Our study demonstrates the effectiveness of the CLA model in predicting bird migration intensity. However, several avenues for future research could further enhance its performance and applicability. One promising direction is the integration of advanced Transformer variants, such as Informer [
55] and Autoformer [
56]. These models have shown considerable success in forecasting long-sequence time series [
57,
58,
59]. I Informer improves computational efficiency through its sparse attention mechanism and excels in long-term sequence prediction tasks. Compared to traditional Transformers, Informer is better suited to handle large-scale time series data.
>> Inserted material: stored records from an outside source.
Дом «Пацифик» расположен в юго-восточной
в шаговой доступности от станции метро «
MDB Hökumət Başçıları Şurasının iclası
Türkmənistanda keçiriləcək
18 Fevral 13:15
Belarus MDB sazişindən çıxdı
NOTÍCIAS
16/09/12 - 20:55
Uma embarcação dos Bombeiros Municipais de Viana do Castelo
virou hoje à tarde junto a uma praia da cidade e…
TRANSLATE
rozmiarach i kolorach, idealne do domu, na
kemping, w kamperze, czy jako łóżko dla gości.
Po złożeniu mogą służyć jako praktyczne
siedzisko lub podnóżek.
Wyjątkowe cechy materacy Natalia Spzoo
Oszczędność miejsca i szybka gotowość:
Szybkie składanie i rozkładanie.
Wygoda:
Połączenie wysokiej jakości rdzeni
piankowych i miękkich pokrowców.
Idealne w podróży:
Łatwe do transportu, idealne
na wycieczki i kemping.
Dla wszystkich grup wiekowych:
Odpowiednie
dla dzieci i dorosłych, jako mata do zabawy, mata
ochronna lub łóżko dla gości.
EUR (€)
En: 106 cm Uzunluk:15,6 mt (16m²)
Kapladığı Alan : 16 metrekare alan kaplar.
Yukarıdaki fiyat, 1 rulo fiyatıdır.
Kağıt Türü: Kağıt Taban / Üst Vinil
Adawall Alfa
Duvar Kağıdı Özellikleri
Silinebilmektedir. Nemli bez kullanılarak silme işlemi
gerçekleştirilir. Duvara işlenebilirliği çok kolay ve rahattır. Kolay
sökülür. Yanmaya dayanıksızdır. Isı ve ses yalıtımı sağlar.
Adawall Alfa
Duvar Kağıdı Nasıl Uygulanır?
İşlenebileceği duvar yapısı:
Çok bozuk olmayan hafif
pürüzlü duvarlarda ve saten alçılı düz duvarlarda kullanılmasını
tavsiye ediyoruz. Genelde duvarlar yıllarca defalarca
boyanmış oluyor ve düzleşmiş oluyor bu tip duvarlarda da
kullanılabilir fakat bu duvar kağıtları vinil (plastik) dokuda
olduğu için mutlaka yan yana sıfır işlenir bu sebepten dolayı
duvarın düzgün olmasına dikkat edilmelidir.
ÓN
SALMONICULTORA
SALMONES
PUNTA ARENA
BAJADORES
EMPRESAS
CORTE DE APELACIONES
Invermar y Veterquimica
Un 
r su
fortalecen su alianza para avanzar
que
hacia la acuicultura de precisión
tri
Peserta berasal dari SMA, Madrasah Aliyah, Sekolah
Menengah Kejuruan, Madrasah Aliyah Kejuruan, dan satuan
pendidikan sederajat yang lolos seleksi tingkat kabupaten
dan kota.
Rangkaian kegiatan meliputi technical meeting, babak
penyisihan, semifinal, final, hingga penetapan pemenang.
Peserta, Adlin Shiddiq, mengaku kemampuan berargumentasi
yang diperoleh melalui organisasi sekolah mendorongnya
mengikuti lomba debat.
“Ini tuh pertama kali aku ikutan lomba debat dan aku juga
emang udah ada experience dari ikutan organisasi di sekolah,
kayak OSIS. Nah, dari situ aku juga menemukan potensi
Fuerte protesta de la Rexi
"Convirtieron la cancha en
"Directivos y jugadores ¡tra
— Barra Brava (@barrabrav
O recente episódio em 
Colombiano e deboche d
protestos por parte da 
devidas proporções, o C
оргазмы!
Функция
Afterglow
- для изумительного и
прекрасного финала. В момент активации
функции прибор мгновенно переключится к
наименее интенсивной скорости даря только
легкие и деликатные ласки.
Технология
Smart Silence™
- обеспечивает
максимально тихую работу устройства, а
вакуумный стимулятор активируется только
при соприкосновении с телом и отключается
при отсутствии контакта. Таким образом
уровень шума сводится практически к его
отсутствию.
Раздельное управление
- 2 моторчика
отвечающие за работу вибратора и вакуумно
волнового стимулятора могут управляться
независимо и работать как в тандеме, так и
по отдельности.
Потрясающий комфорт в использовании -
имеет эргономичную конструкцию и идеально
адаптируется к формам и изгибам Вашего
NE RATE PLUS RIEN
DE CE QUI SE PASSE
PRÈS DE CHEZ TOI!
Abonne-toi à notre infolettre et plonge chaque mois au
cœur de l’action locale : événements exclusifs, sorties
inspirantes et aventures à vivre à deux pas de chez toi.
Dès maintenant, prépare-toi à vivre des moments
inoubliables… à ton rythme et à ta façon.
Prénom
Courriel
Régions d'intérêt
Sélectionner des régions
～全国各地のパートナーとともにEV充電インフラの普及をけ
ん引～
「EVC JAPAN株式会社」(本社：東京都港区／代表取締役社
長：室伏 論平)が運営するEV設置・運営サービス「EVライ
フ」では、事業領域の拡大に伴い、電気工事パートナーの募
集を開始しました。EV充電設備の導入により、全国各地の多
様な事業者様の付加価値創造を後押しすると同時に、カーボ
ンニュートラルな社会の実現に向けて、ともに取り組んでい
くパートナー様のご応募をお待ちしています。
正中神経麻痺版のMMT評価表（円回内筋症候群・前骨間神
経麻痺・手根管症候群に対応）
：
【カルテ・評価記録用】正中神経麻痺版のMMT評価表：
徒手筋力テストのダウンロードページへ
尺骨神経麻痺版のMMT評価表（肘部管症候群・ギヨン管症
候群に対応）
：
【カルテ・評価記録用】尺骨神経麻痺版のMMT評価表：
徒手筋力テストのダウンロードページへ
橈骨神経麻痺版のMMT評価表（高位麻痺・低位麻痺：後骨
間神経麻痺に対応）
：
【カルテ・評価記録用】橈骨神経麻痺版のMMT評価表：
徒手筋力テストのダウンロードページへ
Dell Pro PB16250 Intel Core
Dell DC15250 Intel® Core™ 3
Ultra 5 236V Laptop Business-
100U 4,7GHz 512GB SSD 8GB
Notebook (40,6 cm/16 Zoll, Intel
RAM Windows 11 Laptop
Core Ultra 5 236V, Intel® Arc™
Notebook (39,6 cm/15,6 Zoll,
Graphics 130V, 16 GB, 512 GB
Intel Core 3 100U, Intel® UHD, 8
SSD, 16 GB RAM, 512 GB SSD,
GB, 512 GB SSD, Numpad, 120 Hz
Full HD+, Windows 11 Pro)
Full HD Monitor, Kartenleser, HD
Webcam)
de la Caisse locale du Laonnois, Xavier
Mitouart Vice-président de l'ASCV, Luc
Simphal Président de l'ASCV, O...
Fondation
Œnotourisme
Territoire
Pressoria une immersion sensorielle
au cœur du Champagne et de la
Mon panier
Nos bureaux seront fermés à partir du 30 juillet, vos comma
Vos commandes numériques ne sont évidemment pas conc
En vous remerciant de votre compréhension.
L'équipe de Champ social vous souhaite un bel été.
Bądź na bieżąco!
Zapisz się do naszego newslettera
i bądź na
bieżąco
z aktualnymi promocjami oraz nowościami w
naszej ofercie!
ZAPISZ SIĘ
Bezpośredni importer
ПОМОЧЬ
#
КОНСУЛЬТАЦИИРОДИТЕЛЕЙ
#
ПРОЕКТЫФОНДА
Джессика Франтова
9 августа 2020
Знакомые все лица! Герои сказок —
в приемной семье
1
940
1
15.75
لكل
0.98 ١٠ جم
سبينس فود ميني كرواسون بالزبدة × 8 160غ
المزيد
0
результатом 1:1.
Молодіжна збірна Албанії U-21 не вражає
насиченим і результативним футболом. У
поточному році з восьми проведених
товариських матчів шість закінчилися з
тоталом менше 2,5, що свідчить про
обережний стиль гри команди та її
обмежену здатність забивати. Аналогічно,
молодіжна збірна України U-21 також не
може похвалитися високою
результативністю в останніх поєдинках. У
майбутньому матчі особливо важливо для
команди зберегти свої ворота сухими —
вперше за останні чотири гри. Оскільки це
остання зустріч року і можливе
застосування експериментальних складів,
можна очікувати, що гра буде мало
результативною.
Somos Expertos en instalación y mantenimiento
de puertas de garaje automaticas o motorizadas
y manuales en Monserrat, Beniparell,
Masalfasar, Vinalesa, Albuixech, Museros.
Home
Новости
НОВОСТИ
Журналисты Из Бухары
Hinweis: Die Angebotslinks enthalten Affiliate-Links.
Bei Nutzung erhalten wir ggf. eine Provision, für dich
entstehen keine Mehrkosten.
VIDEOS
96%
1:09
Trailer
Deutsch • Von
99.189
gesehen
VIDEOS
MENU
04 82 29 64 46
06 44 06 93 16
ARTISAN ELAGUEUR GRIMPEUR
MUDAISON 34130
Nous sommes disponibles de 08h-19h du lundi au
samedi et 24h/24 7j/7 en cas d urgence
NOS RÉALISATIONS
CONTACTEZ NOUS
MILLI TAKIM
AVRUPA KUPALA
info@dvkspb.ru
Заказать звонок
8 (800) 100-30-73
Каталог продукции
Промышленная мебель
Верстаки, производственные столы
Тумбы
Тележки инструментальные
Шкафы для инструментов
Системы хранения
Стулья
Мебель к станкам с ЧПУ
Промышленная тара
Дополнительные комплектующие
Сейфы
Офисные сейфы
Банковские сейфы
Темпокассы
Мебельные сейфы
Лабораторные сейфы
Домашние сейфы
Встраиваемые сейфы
In contrast, Autoformer uses a seasonal decomposition strategy to manage different components of time series, enhancing its ability to model seasonality and trends. Another potential direction is the use of state space models, such as Mamba [
60]. This model achieves linear time complexity in sequence modeling, offering high accuracy and low computational cost for long-sequence tasks. Although still in the early stages, Mamba shows great potential for real-time bird activity monitoring, especially in scenarios requiring rapid responses.